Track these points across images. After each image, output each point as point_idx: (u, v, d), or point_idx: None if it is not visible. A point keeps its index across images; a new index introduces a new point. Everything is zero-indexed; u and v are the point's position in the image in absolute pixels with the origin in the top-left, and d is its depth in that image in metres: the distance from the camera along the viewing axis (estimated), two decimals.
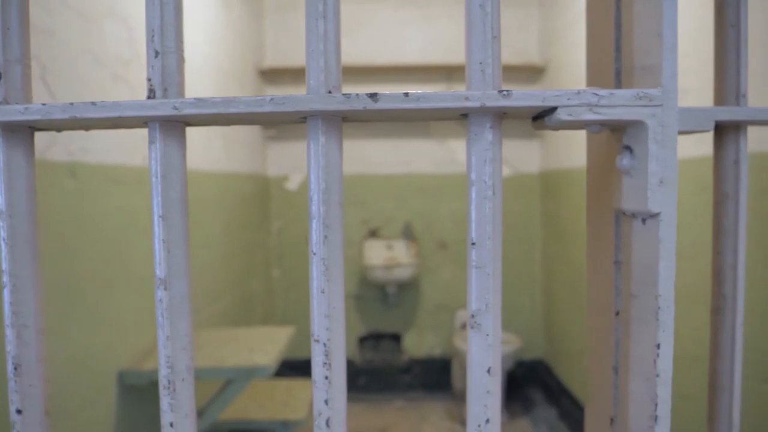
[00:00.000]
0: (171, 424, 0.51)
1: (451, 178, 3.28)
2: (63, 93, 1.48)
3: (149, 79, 0.50)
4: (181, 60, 0.51)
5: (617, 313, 0.57)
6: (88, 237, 1.56)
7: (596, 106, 0.47)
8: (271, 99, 0.48)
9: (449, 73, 3.26)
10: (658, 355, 0.49)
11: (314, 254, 0.50)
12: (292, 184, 3.32)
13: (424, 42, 3.31)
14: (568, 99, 0.47)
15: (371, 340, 3.38)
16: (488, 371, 0.50)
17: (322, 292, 0.50)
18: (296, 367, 3.30)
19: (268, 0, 3.30)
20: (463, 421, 3.00)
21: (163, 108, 0.48)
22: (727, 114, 0.56)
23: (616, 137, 0.52)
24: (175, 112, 0.48)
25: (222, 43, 2.67)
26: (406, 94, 0.47)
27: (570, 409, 2.84)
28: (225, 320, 2.57)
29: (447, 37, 3.30)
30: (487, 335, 0.50)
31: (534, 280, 3.36)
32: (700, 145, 1.85)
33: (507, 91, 0.47)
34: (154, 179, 0.50)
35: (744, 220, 0.58)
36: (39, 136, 1.51)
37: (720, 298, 0.60)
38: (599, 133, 0.51)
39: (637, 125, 0.48)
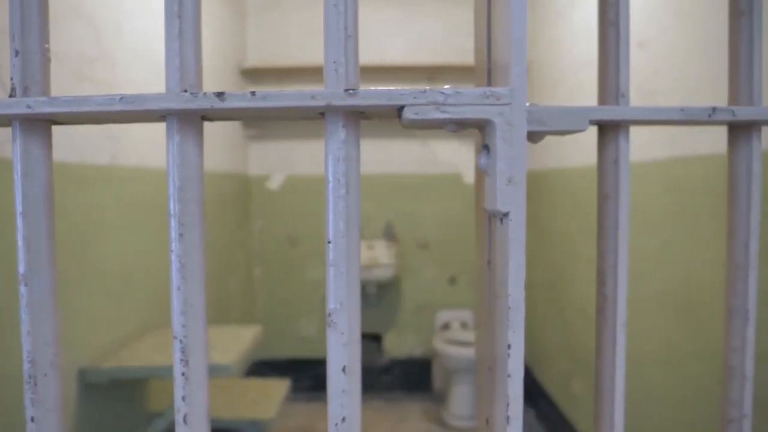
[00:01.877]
0: (32, 419, 0.52)
1: (433, 178, 3.28)
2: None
3: (12, 78, 0.51)
4: (45, 60, 0.51)
5: (490, 314, 0.57)
6: None
7: (442, 104, 0.47)
8: (122, 98, 0.48)
9: (432, 73, 3.26)
10: (509, 355, 0.49)
11: (171, 251, 0.51)
12: (274, 184, 3.32)
13: (407, 42, 3.31)
14: (414, 98, 0.47)
15: None
16: (343, 370, 0.50)
17: (178, 289, 0.50)
18: (277, 367, 3.30)
19: (250, 0, 3.31)
20: (441, 422, 3.00)
21: (18, 107, 0.48)
22: (602, 113, 0.55)
23: (483, 137, 0.52)
24: (29, 111, 0.48)
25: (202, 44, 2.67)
26: (253, 93, 0.47)
27: (547, 411, 2.84)
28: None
29: (430, 37, 3.30)
30: (342, 333, 0.50)
31: None
32: (669, 146, 1.85)
33: (353, 89, 0.47)
34: (16, 177, 0.51)
35: (625, 221, 0.58)
36: None
37: (602, 299, 0.60)
38: (457, 131, 0.51)
39: (489, 124, 0.48)
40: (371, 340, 3.41)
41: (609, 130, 0.59)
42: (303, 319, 3.36)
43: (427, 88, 0.47)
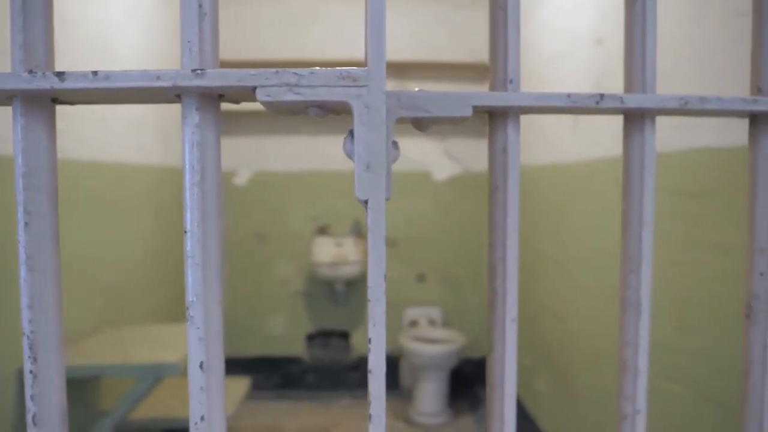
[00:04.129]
0: None
1: (401, 175, 3.26)
2: None
3: None
4: None
5: None
6: None
7: (296, 86, 0.44)
8: None
9: (401, 70, 3.24)
10: (369, 350, 0.47)
11: (18, 242, 0.48)
12: (240, 180, 3.28)
13: None
14: (266, 79, 0.44)
15: (320, 337, 3.36)
16: (201, 366, 0.47)
17: (25, 281, 0.47)
18: (244, 365, 3.27)
19: None
20: (407, 420, 2.99)
21: None
22: (485, 99, 0.53)
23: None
24: None
25: (161, 37, 2.63)
26: (95, 73, 0.44)
27: None
28: (160, 316, 2.54)
29: (399, 35, 3.27)
30: (198, 328, 0.47)
31: (484, 277, 3.35)
32: (619, 144, 1.84)
33: (201, 70, 0.44)
34: None
35: (514, 213, 0.56)
36: None
37: (492, 293, 0.58)
38: (322, 116, 0.49)
39: (349, 108, 0.46)
40: (339, 337, 3.39)
41: (498, 118, 0.57)
42: (270, 317, 3.32)
43: (280, 69, 0.44)
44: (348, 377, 3.31)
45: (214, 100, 0.47)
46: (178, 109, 0.47)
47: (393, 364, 3.34)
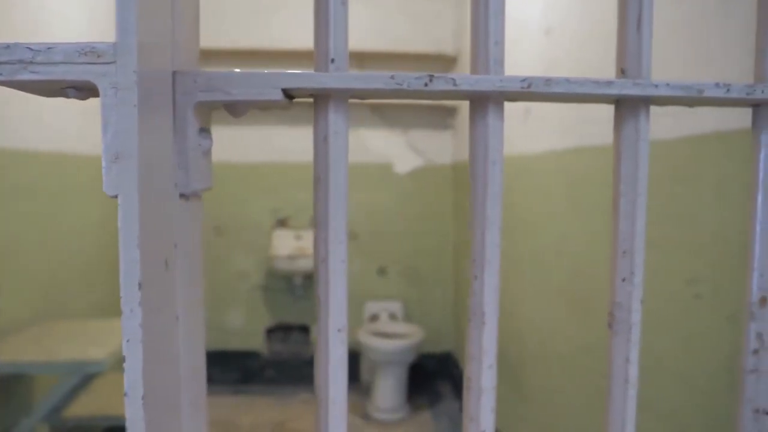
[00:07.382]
0: None
1: (363, 167, 3.20)
2: None
3: None
4: None
5: None
6: None
7: (32, 63, 0.38)
8: None
9: (361, 60, 3.17)
10: (125, 369, 0.41)
11: None
12: None
13: None
14: None
15: (279, 331, 3.30)
16: None
17: None
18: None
19: None
20: (365, 415, 2.94)
21: None
22: (296, 81, 0.48)
23: None
24: None
25: (107, 27, 2.54)
26: None
27: None
28: (106, 310, 2.46)
29: (360, 25, 3.20)
30: None
31: (446, 272, 3.30)
32: (566, 136, 1.79)
33: None
34: None
35: (339, 207, 0.51)
36: None
37: (316, 300, 0.53)
38: (83, 99, 0.43)
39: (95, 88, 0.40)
40: (299, 331, 3.33)
41: (321, 102, 0.51)
42: (229, 310, 3.26)
43: (13, 43, 0.38)
44: (307, 372, 3.26)
45: None
46: None
47: (354, 358, 3.29)
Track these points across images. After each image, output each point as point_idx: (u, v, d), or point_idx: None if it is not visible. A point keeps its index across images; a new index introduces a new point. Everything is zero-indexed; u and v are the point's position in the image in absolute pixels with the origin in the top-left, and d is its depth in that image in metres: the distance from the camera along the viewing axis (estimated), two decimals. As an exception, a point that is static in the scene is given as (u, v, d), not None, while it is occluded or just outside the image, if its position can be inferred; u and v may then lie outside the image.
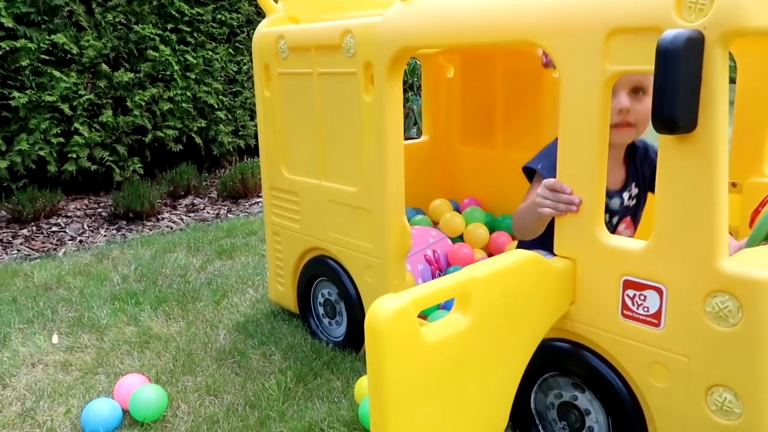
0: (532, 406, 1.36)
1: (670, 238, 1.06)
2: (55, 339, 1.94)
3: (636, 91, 1.34)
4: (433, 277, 1.90)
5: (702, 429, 1.08)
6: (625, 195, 1.49)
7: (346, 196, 1.70)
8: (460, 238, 2.20)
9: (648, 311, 1.12)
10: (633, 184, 1.50)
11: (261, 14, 4.50)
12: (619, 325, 1.16)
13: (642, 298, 1.12)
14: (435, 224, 2.25)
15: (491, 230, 2.19)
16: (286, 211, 1.94)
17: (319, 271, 1.87)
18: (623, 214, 1.50)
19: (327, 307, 1.89)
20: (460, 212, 2.29)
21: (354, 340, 1.77)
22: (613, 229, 1.49)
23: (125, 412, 1.50)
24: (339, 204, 1.73)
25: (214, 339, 1.90)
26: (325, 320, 1.90)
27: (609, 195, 1.45)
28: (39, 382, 1.68)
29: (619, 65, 1.08)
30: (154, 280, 2.41)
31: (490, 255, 2.11)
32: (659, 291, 1.09)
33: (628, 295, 1.14)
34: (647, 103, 1.33)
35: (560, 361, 1.28)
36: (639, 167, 1.51)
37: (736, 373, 1.03)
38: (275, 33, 1.84)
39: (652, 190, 1.47)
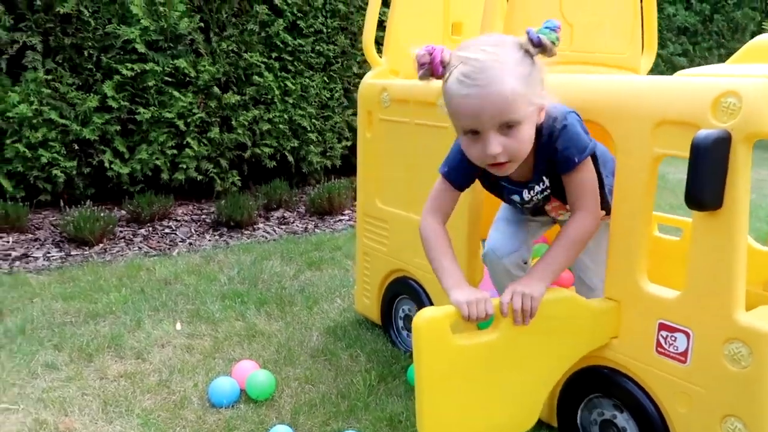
0: (578, 421, 1.62)
1: (698, 292, 1.32)
2: (178, 326, 2.34)
3: (508, 126, 1.32)
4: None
5: (715, 450, 1.32)
6: (536, 188, 1.56)
7: (430, 229, 2.01)
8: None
9: (677, 350, 1.37)
10: (542, 177, 1.53)
11: (355, 46, 4.91)
12: (653, 359, 1.42)
13: (673, 338, 1.37)
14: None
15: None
16: (376, 235, 2.26)
17: (402, 290, 2.18)
18: (540, 203, 1.62)
19: (406, 322, 2.20)
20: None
21: (427, 351, 2.07)
22: (539, 211, 1.67)
23: (241, 390, 1.85)
24: (424, 235, 2.04)
25: (309, 338, 2.24)
26: (404, 332, 2.21)
27: (513, 191, 1.59)
28: (170, 360, 2.07)
29: (663, 149, 1.35)
30: (254, 283, 2.79)
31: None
32: (687, 334, 1.34)
33: (661, 335, 1.39)
34: (520, 135, 1.33)
35: (604, 384, 1.53)
36: (547, 157, 1.47)
37: (745, 406, 1.27)
38: (379, 85, 2.18)
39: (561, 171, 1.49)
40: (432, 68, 1.39)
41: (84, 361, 2.06)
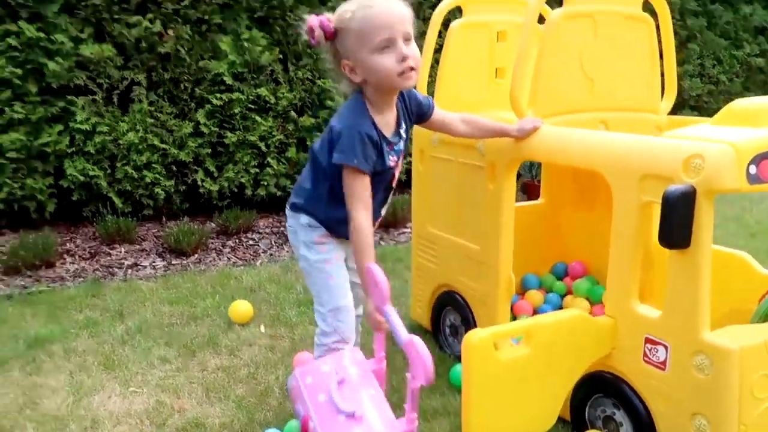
0: (586, 416, 1.94)
1: (673, 313, 1.63)
2: (262, 329, 2.80)
3: (407, 39, 1.68)
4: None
5: (688, 441, 1.63)
6: (402, 133, 1.87)
7: (471, 251, 2.37)
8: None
9: (659, 360, 1.68)
10: (403, 122, 1.88)
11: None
12: (641, 367, 1.73)
13: (655, 350, 1.69)
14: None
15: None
16: (427, 254, 2.64)
17: (448, 302, 2.55)
18: (405, 147, 1.91)
19: (452, 329, 2.56)
20: (568, 273, 2.88)
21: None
22: (396, 161, 1.87)
23: (313, 383, 2.28)
24: (465, 256, 2.40)
25: (369, 340, 2.65)
26: (450, 338, 2.58)
27: (390, 141, 1.81)
28: (256, 357, 2.53)
29: (648, 197, 1.66)
30: (325, 291, 3.23)
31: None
32: (666, 347, 1.66)
33: (647, 347, 1.71)
34: (415, 47, 1.71)
35: (606, 387, 1.86)
36: (406, 105, 1.90)
37: (709, 406, 1.57)
38: (430, 127, 2.55)
39: (418, 122, 2.00)
40: (324, 29, 1.69)
41: (189, 355, 2.56)
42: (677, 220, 1.53)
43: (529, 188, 5.24)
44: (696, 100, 7.29)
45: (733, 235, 4.17)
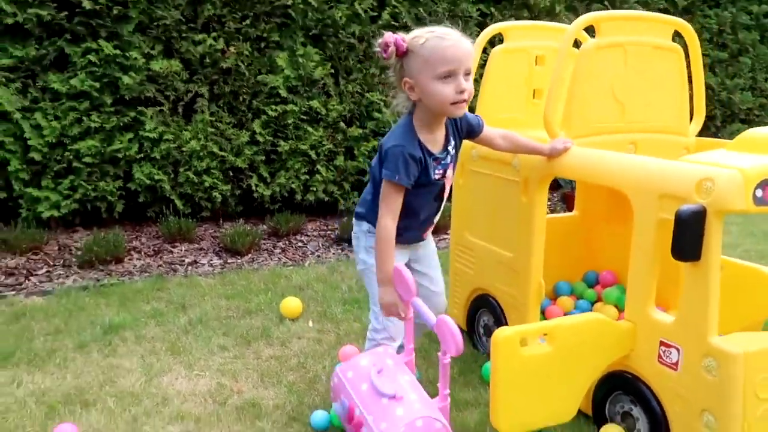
★ ★ ★ ★
- Your goal -
Each line of the entries that contains "axis" counts once; state the total as a bare number.

- Final answer -
2